Work task
Print the line where "que l’administrateur vous" occurs and every line that follows it in the data below, ending with the last line, precisely as written.

Data to use
====================

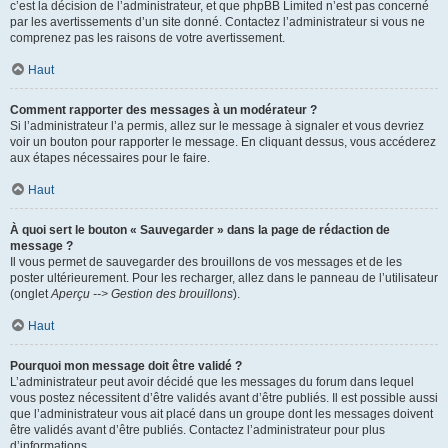
c’est la décision de l’administrateur, et que phpBB Limited n’est pas concerné
par les avertissements d’un site donné. Contactez l’administrateur si vous ne
comprenez pas les raisons de votre avertissement.
Haut
Comment rapporter des messages à un modérateur ?
Si l’administrateur l’a permis, allez sur le message à signaler et vous devriez
voir un bouton pour rapporter le message. En cliquant dessus, vous accéderez
aux étapes nécessaires pour le faire.
Haut
À quoi sert le bouton « Sauvegarder » dans la page de rédaction de
message ?
Il vous permet de sauvegarder des brouillons de vos messages et de les
poster ultérieurement. Pour les recharger, allez dans le panneau de l’utilisateur
(onglet
Aperçu --> Gestion des brouillons
).
Haut
Pourquoi mon message doit être validé ?
L’administrateur peut avoir décidé que les messages du forum dans lequel
vous postez nécessitent d’être validés avant d’être publiés. Il est possible aussi
que l’administrateur vous ait placé dans un groupe dont les messages doivent
être validés avant d’être publiés. Contactez l’administrateur pour plus
d’informations.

====================

Response
que l’administrateur vous ait placé dans un groupe dont les messages doivent
être validés avant d’être publiés. Contactez l’administrateur pour plus
d’informations.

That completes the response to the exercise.